Book Review: Charles I & The People of England
Charles I & The People of England
by David Cressy
Oxford University Press, 2015
The title of Stuart England historian David Cressy's new book Charles I & The People of England would at first sight promise a very slim tract. After all, this was a king who believed very strongly that he was God's Anointed, a king who had very little contact with his ordinary subjects and taxed them extravagantly, a king who ruled without a Parliament from 1629 to 1640, and, ultimately, a king who lost both his crown and his head to an armed uprising by factions of his own people. These facts tempt historians and biographers to write accounts of Charles' life and reign that are, as Cressy points out, a parade of “kings and queens, courtiers and councillors, members of parliament and the elite groups they represented,” even though such people constituted “never more than 1 or 2 per cent of the population.”
Cressy here has set out to write a different history of the reign of Charles I, and he succeeds on all counts: here is a view of that reign seen as much from the bottom up as from the top down, a long and sensitive analysis of the many ways the king and his people interacted (or didn't, in the case of the numerous urgent petitions Charles tended to dismiss, or the numerous letter-writers of dubious sanity who wanted either to save Charles from some imagined evil or else kill him and maybe marry his queen). More so than any book since C. V. Wedgwood's The King's Peace, Cressy’s paints a vividly panoramic picture of Stuart England and a richly thought-provoking look at the vital relationship at the heart of that kingdom (at least in London and its immediate environs):
The king of England was public property, even as he guarded his privacy and privileges. His subjects had an interest in the king's welfare, his actions, and his health, because kingship implicated everyone's security and wellbeing. Royal policies determined the course of peace or war. Crown appointments and royal patronage ramified across the commonwealth from the national to the local level. The king's religious preferences shaped the culture and practice of the church. His parliaments drew representatives from across the country and his taxes touched property-holders in their pockets. If the king died, his successor could alter the religion of the nation, involve England more actively in European conflict, and even raise the risk of foreign invasion. Subjects high and low took note of the king's movements as well as his policies, because royal activity affected everyday lives, security, and aspirations.

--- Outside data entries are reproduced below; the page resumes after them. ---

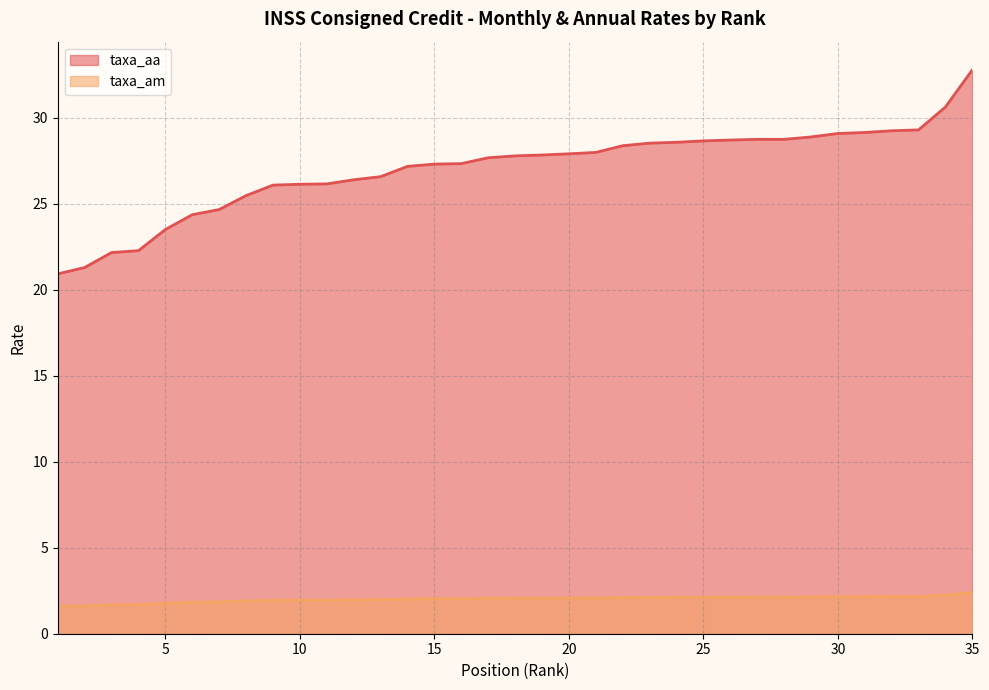

What is the minimum value for taxa_am?

1.6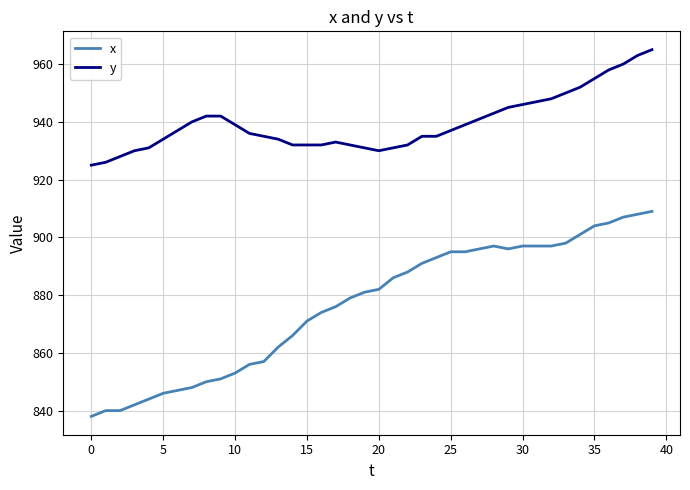

Rank the series by their average value, from lowest to highest.

x, y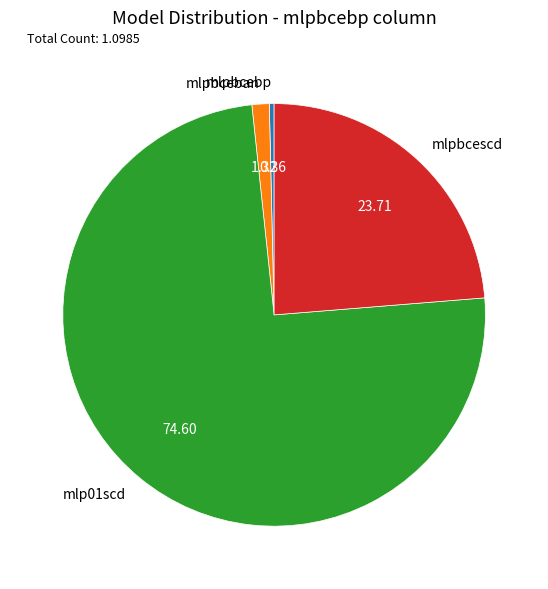

Rank the categories by value from lowest to highest.

mlpbcebp, mlpbceban, mlpbcescd, mlp01scd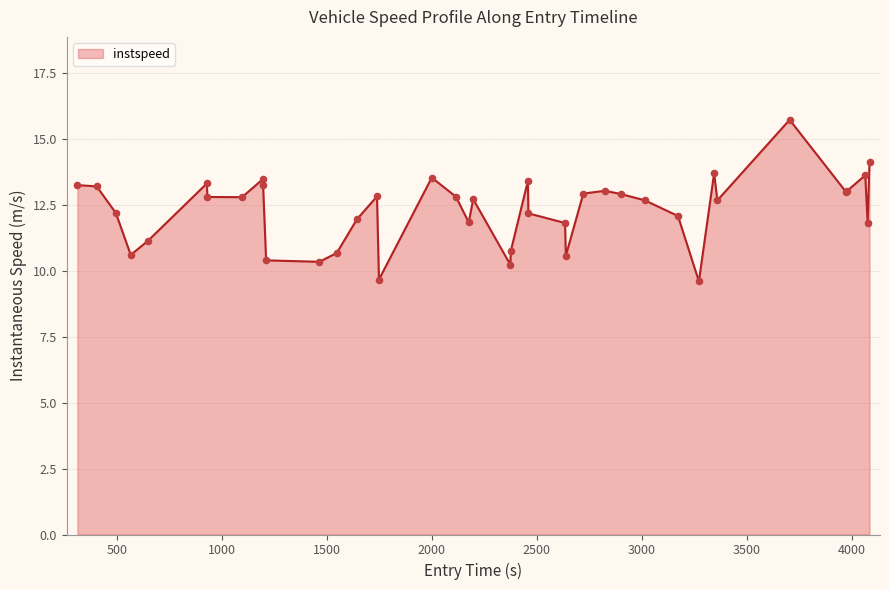

What is the maximum value shown in the chart?

15.7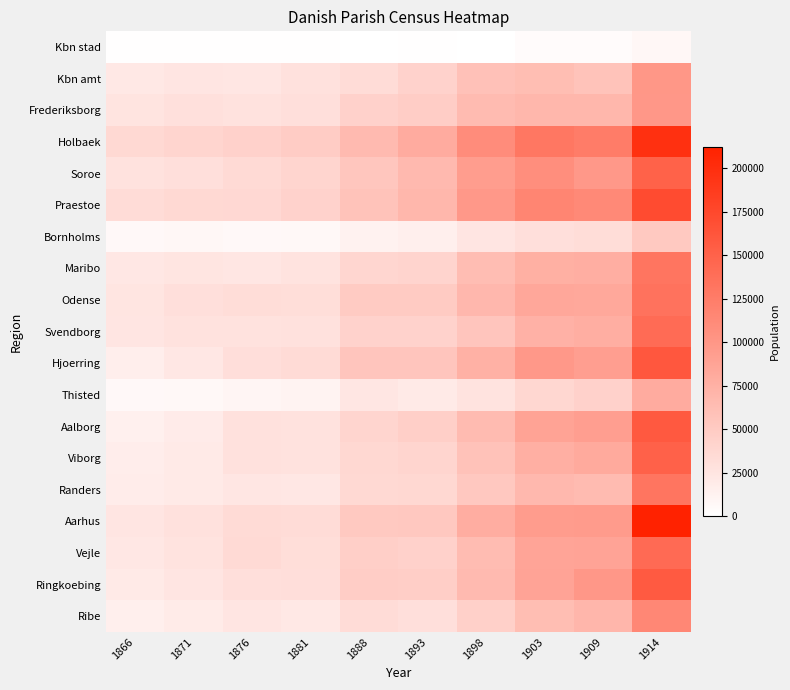

List the series in order of their peak value, highest first.

Aarhus, Holbaek, Praestoe, Hjoerring, Aalborg, Ringkoebing, Viborg, Soroe, Vejle, Svendborg, Odense, Maribo, Randers, Ribe, Kbn amt, Frederiksborg, Thisted, Bornholms, Kbn stad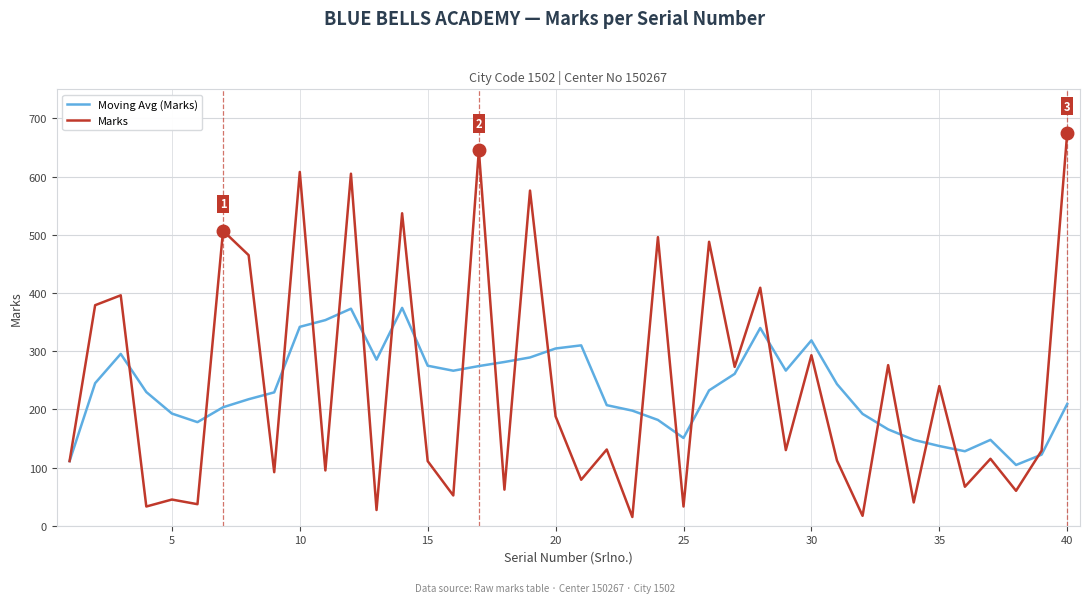

What is the average value of the Marks series?

241.2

Cressy reminds his readers that in practice, it remains “a matter of style and taste, as well as judgement, how a king should exercise his kingship,” and Charles I & The People of England, grounded in a hundred pages of notes and sources (including, unfortunately, no less than thirteen of Cressy's own works in his Bibliography; historians really ought to drop this vaguely obscene vanity – a Bibliography is a list of older works cited in the researching of the present volume, and it's no more possible to consult a book you wrote yourself than it is for you to notarize your own will or act as your own corroborating eyewitness), gives the fullest and most enjoyable history of the particular “style” Charles chose to exercise.His choices along those lines did him few favors, as Cressy's masterful summing-up makes plain:
It is hard not to conclude that King Charles was the author of his own troubles. His haughtiness did not preserve him. Like any other monarch he had choices, room for discretion. There was no need for him to adhere so devotedly to the Duke of Buckingham in the early years of his reign, nor to rely so heavily on a coterie of nobles or a particular faction of the church. He would have been better served by a statesman of the calibre of a William or Robert Cecil, if he could find one. There was no need to make war against Spain and France, sequentially and simultaneously, and to launch operations for which resources and preparations were lacking. There was no need to pack the episcopal bench with hard-liners, or to reissue the Declaration of Sports with demands for strict compliance. There was no need to disrupt parish culture with the demands of ceremonial uniformity, or to impose a new prayer book on Scotland. The King did not need to frame every initiative as a test of authority, or every objection as refractoriness or malignancy. These were King Charles's own choices, and his kingdom was saddled with their repercussions.
As an anatomy of the dynamics of this particular king's rule, this book is a wonderful kind of counterpart to the late Kevin Sharpe's work The Personal Rule of Charles I. Students of the pivotal Stuart era shouldn't miss it.